To end, let us consider the principal strong points of our study. First of all, a large variety of variables related to CR were taken into account, increasing the sensitivity of the research and contributing a larger amount of information, thus reducing the possibilities that the differences found in the study may be due to other factors not included in the model. Second, in this research, the sample consisted of patients with incipient AD, which is important given that it is in the early stages of the clinical manifestation of the disease when the effect of CR is most notable. Finally, we should highlight the quality of the neuropsychological evaluation, carried out by means of a rigorous procedure employing a complete battery of tests.

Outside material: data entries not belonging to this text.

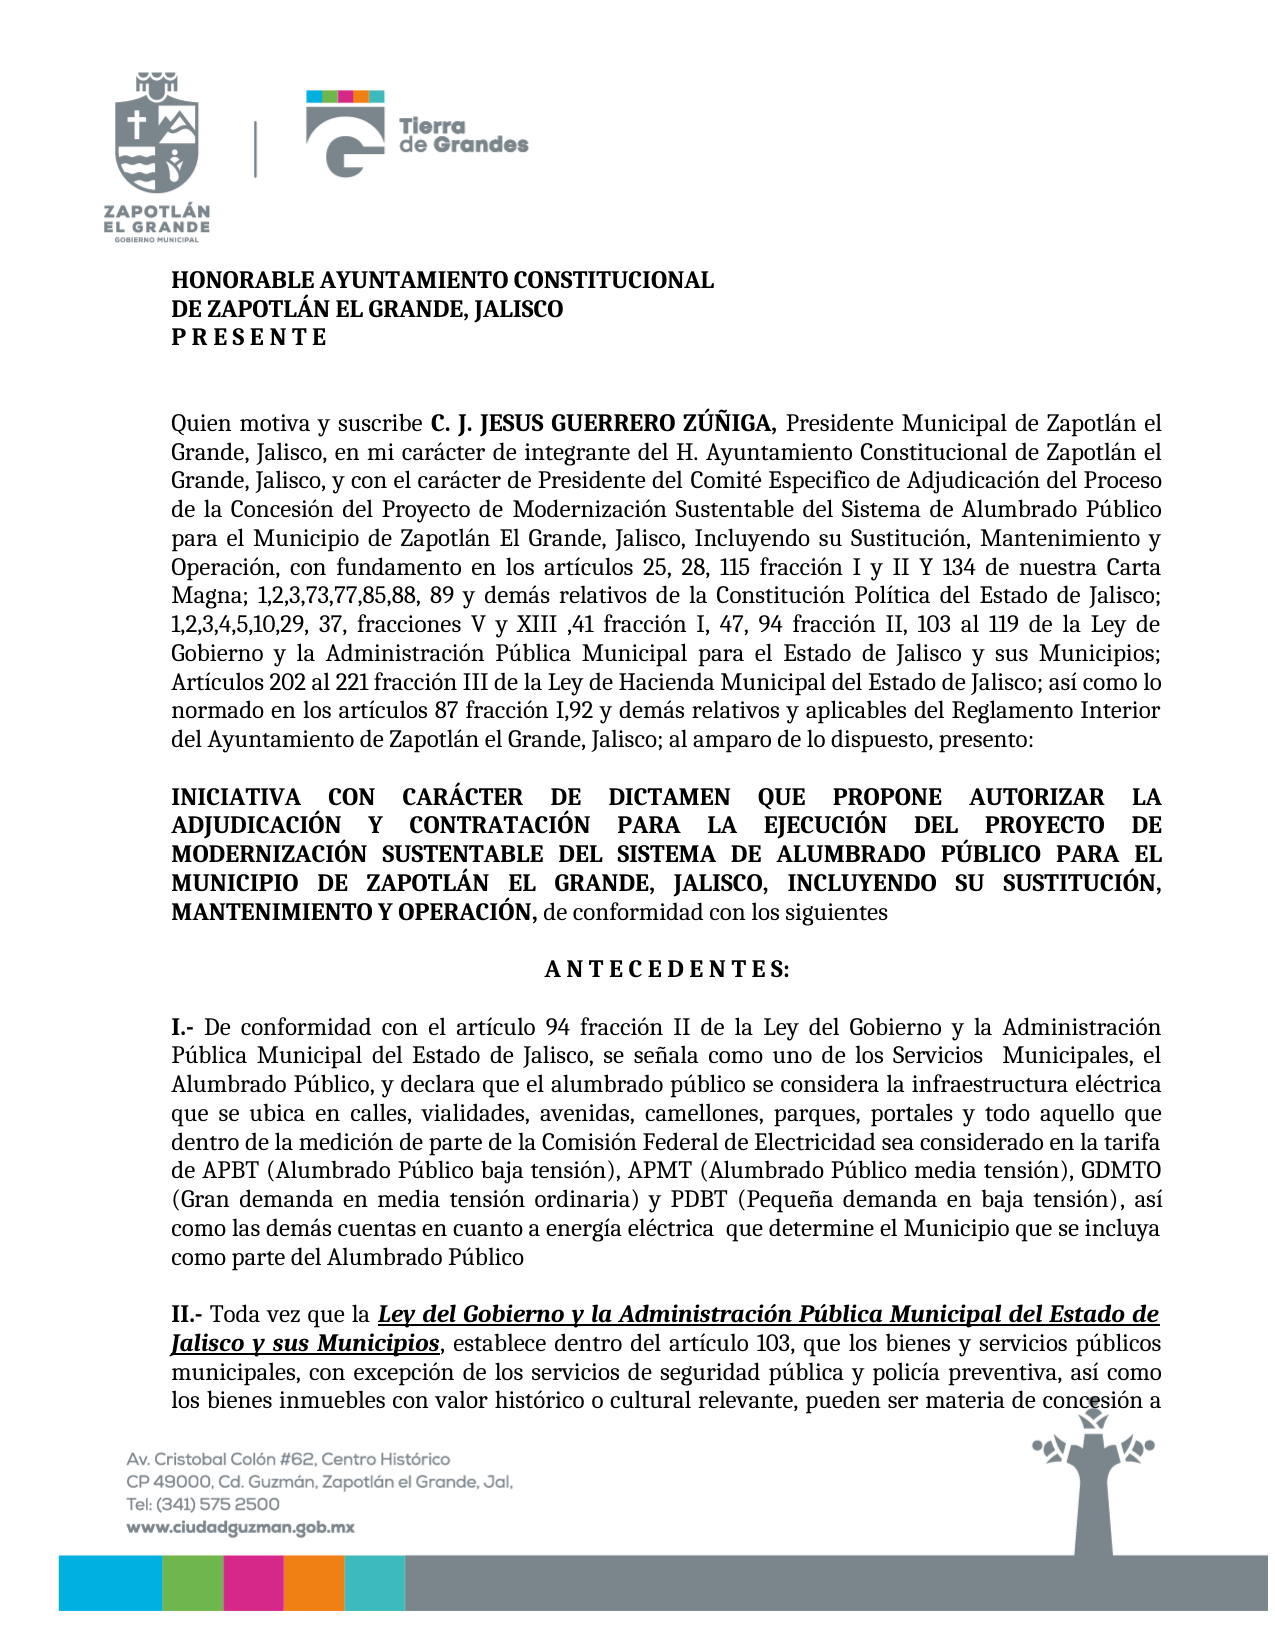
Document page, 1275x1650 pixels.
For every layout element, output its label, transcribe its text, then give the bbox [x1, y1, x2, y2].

text HONORABLE AYUNTAMIENTO CONSTITUCIONAL [171, 266, 1163, 294]
picture [28, 12, 1275, 1650]
text Quien motiva y suscribe C. J. JESUS GUERRERO ZÚÑIGA, Presidente Municipal de Zapotlán el Grande, Jalisco, en mi carácter de integrante del H. Ayuntamiento Constitucional de Zapotlán el Grande, Jalisco, y con el carácter de Presidente del Comité Especifico de Adjudicación del Proceso de la Concesión del Proyecto de Modernización Sustentable del Sistema de Alumbrado Público para el Municipio de Zapotlán El Grande, Jalisco, Incluyendo su Sustitución, Mantenimiento y Operación, con fundamento en los artículos 25, 28, 115 fracción I y II Y 134 de nuestra Carta Magna; 1,2,3,73,77,85,88, 89 y demás relativos de la Constitución Política del Estado de Jalisco; 1,2,3,4,5,10,29, 37, fracciones V y XIII ,41 fracción I, 47, 94 fracción II, 103 al 119 de la Ley de Gobierno y la Administración Pública Municipal para el Estado de Jalisco y sus Municipios; Artículos 202 al 221 fracción III de la Ley de Hacienda Municipal del Estado de Jalisco; así como lo normado en los artículos 87 fracción I,92 y demás relativos y aplicables del Reglamento Interior del Ayuntamiento de Zapotlán el Grande, Jalisco; al amparo de lo dispuesto, presento: [171, 409, 1163, 754]
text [171, 1300, 1163, 1415]
text P R E S E N T E [171, 323, 1163, 352]
text A N T E C E D E N T E S: [171, 955, 1163, 984]
text I.- De conformidad con el artículo 94 fracción II de la Ley del Gobierno y la Administración Pública Municipal del Estado de Jalisco, se señala como uno de los Servicios Municipales, el Alumbrado Público, y declara que el alumbrado público se considera la infraestructura eléctrica que se ubica en calles, vialidades, avenidas, camellones, parques, portales y todo aquello que dentro de la medición de parte de la Comisión Federal de Electricidad sea considerado en la tarifa de APBT (Alumbrado Público baja tensión), APMT (Alumbrado Público media tensión), GDMTO (Gran demanda en media tensión ordinaria) y PDBT (Pequeña demanda en baja tensión), así como las demás cuentas en cuanto a energía eléctrica que determine el Municipio que se incluya como parte del Alumbrado Público [171, 1013, 1163, 1271]
text DE ZAPOTLÁN EL GRANDE, JALISCO [171, 294, 1163, 323]
text INICIATIVA CON CARÁCTER DE DICTAMEN QUE PROPONE AUTORIZAR LA ADJUDICACIÓN Y CONTRATACIÓN PARA LA EJECUCIÓN DEL PROYECTO DE MODERNIZACIÓN SUSTENTABLE DEL SISTEMA DE ALUMBRADO PÚBLICO PARA EL MUNICIPIO DE ZAPOTLÁN EL GRANDE, JALISCO, INCLUYENDO SU SUSTITUCIÓN, MANTENIMIENTO Y OPERACIÓN, de conformidad con los siguientes [171, 783, 1163, 926]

Nonetheless, we must also point out some of the limitations of the research. First, the participants of the control group were selected through nonprobabilistic sampling, which restricts the possibilities for generalization. Furthermore, when assessing the participants’ leisure activities, we did not take into account their frequency, duration or intensity, which could lead to a loss of sensitivity in the assessment of this aspect. Finally, a large part of the sociodemographic information was obtained through interviews, and therefore, some of the data obtained could be participant to biases in interpretation or due to inaccessibility on the part of the participants (especially in those with greater deterioration), and contrasting this information with their family members turned out to be highly complicated.
Taking into account the results obtained, we can conclude that the variables that best discriminate between participants with low and high CR in the initial stage of AD are the participant’s mental state, memory, attention, and language. In contrast, in participants without the pathology, only the mnesic functions discriminate between the low and high reserve participants as regards cognitive function.
To conclude, it can be said that CR is not stable throughout life, but rather is a dynamic process that evolves with age and has crucial implications for cognitive functioning in the later stages of life. Our study supports the effect of higher education, higher professional performance, and ludic activities on CR. This suggests that each of these variables contributes independently to that theory.
Footnotes
The authors declared no potential conflicts of interest with respect to the research, authorship, and/or publication of this article.
The authors received no financial support for the research, authorship, and/or publication of this article.